» Recorded information
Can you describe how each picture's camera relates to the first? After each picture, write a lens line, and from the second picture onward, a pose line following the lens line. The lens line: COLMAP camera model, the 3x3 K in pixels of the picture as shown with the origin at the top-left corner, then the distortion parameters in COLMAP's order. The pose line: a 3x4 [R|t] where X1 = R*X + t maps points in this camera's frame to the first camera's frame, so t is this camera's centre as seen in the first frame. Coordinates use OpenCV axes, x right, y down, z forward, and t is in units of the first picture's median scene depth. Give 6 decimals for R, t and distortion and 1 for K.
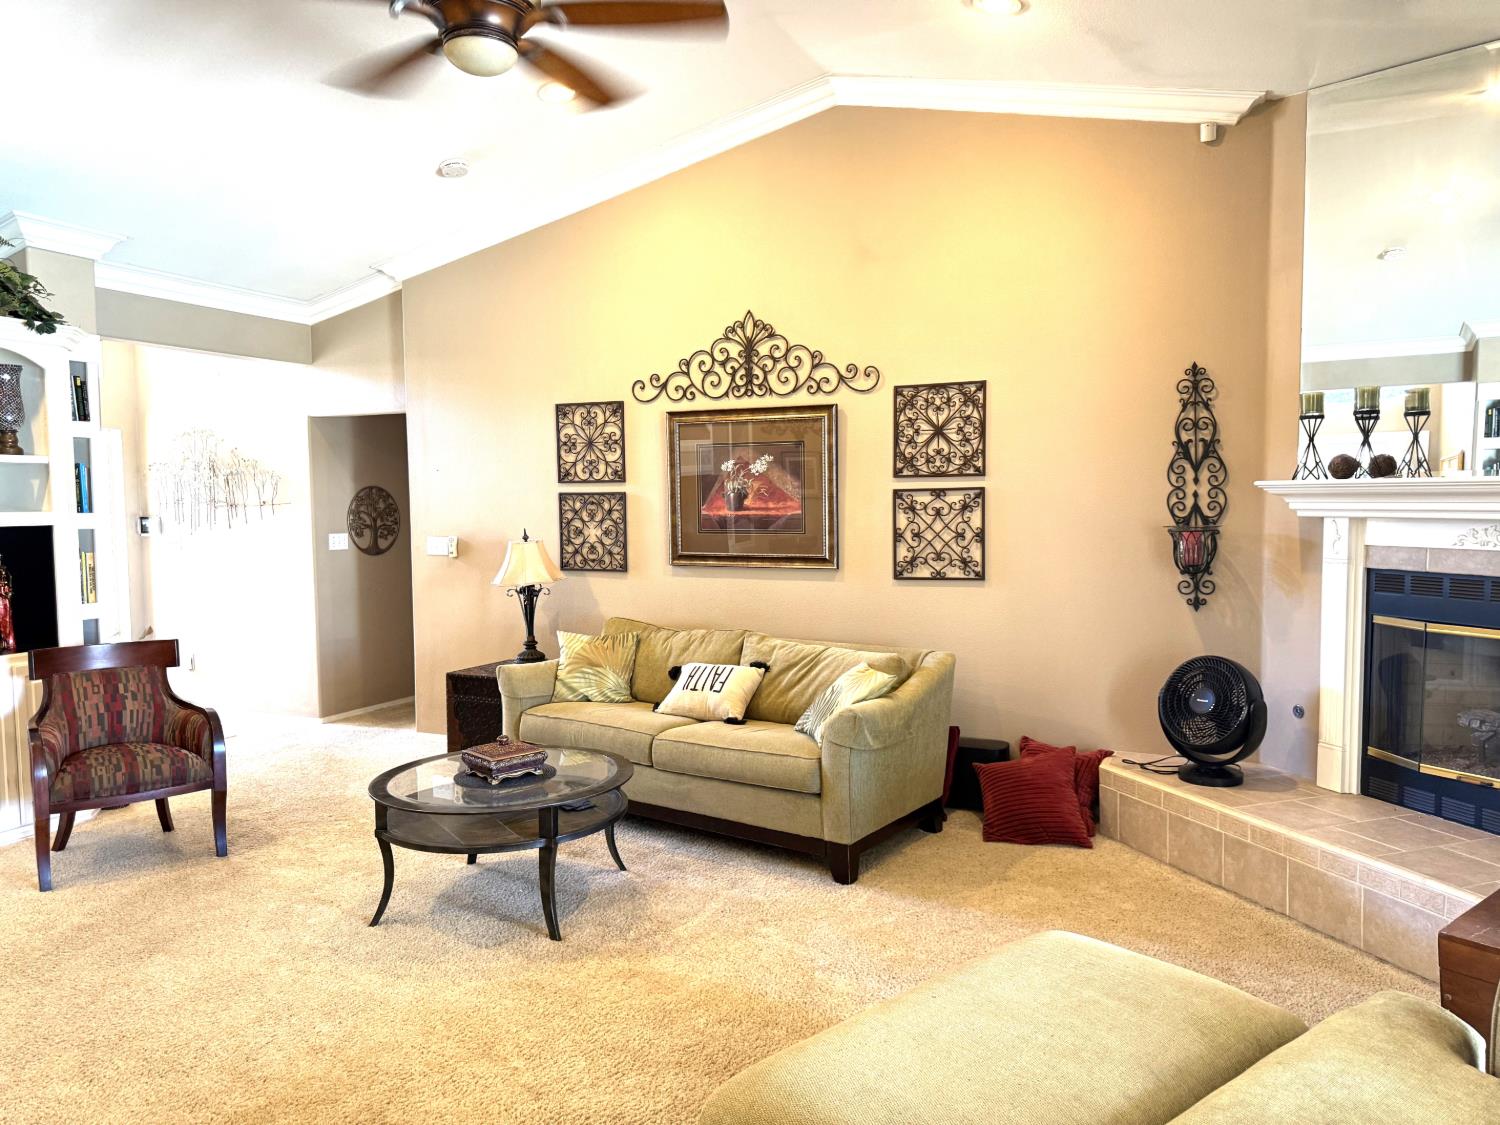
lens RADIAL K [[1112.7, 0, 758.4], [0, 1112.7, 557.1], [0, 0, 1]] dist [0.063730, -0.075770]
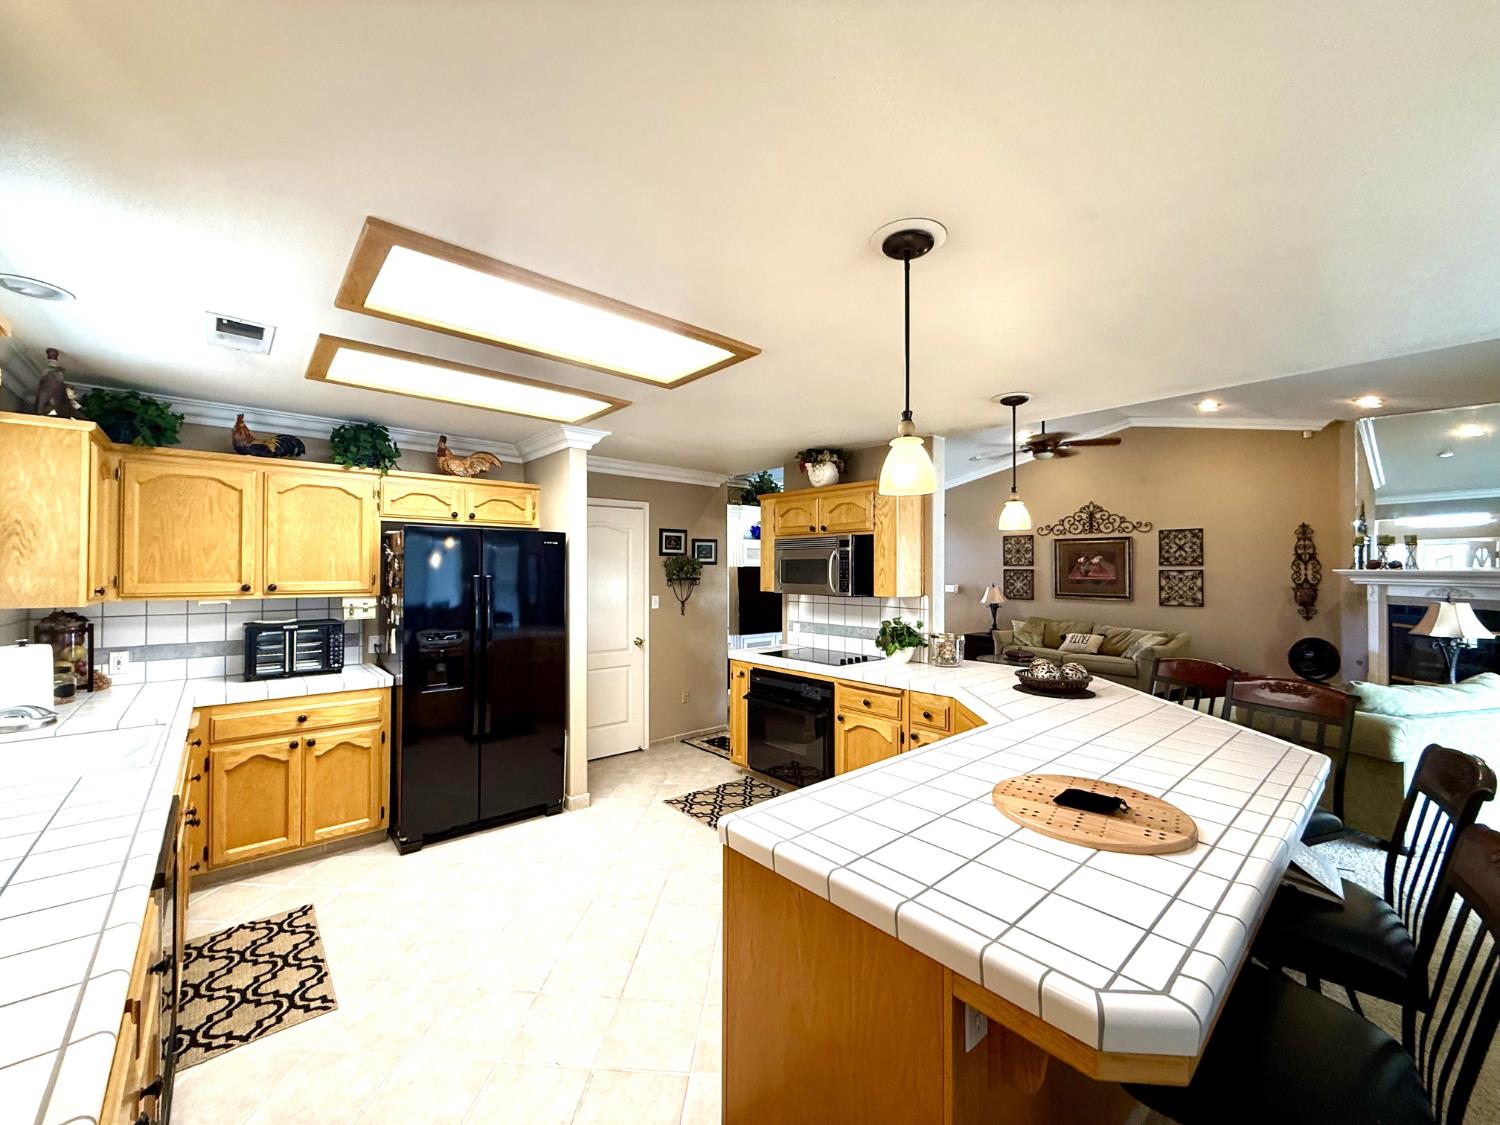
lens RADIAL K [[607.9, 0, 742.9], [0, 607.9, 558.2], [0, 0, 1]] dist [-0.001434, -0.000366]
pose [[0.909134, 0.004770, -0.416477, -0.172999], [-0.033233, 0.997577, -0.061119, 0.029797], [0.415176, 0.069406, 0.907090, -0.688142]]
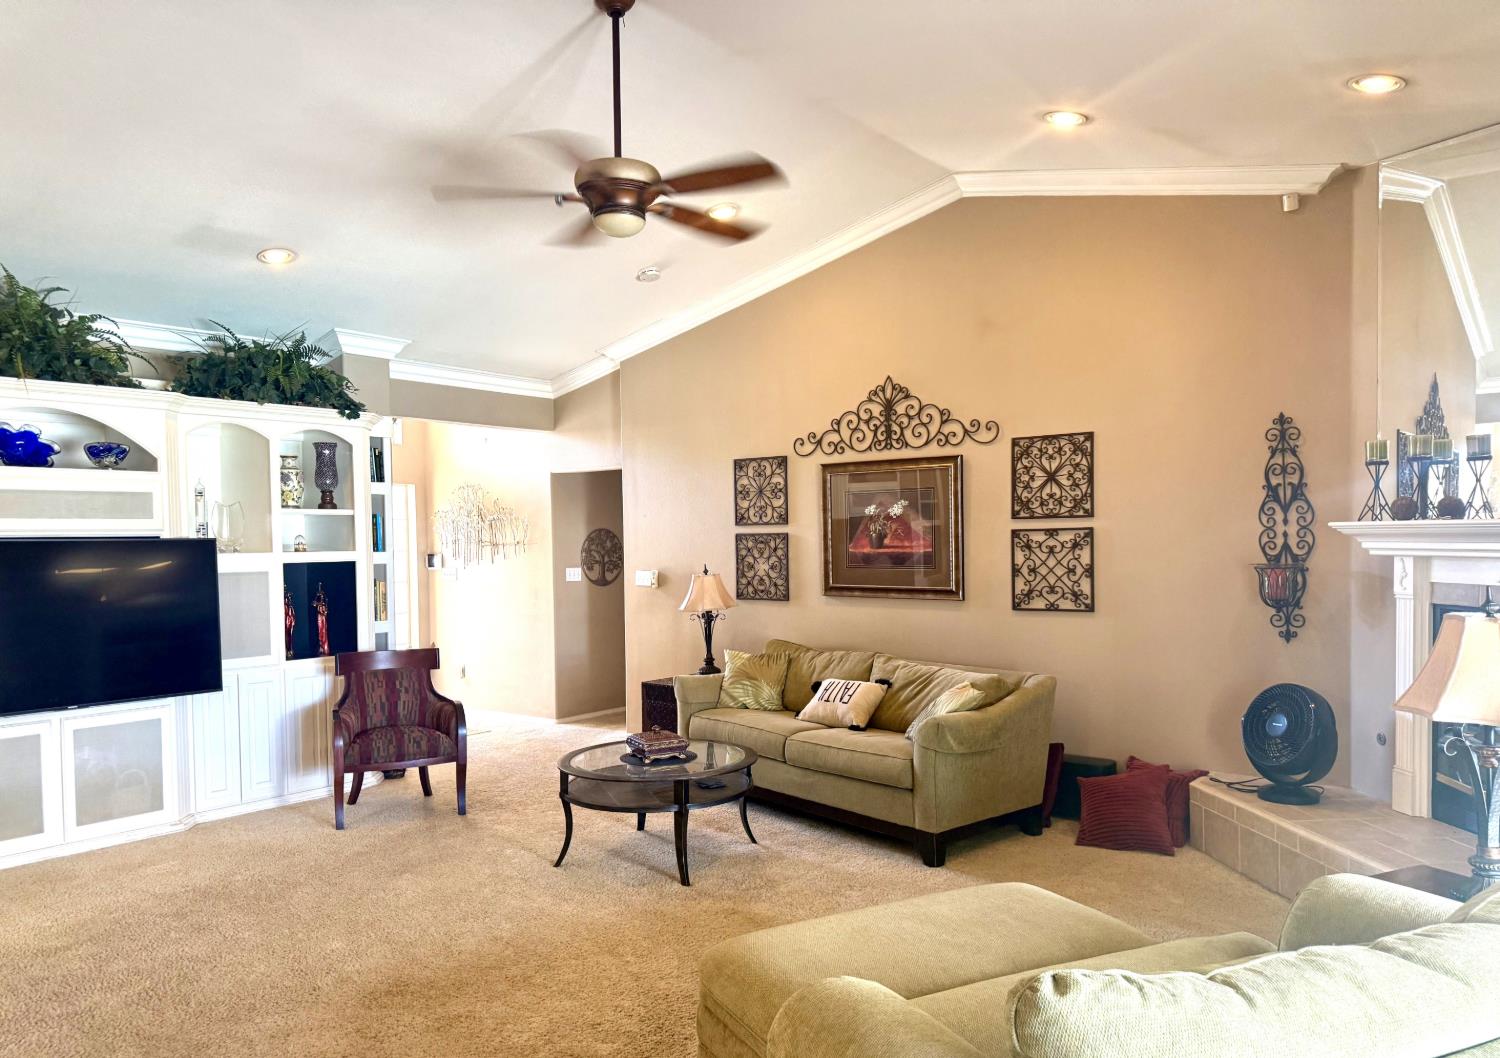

» Exercise directions
If the material above contains pictures, exclude them from an otherwise exact transcription.

» Task answer
Can you describe how each picture's camera relates to the first? After each picture, write a lens line, and from the second picture onward, a pose line following the lens line. The lens line: COLMAP camera model, the 3x3 K in pixels of the picture as shown with the origin at the top-left corner, then the distortion parameters in COLMAP's order. The pose line: a 3x4 [R|t] where X1 = R*X + t maps points in this camera's frame to the first camera's frame, so t is this camera's centre as seen in the first frame. Coordinates use OpenCV axes, x right, y down, z forward, and t is in units of the first picture's median scene depth. Give 6 decimals for R, t and distortion and 1 for K.
lens RADIAL K [[1112.7, 0, 758.4], [0, 1112.7, 557.1], [0, 0, 1]] dist [0.063730, -0.075770]
lens RADIAL K [[607.9, 0, 742.9], [0, 607.9, 558.2], [0, 0, 1]] dist [-0.001434, -0.000366]
pose [[0.909134, 0.004770, -0.416477, -0.172999], [-0.033233, 0.997577, -0.061119, 0.029797], [0.415176, 0.069406, 0.907090, -0.688142]]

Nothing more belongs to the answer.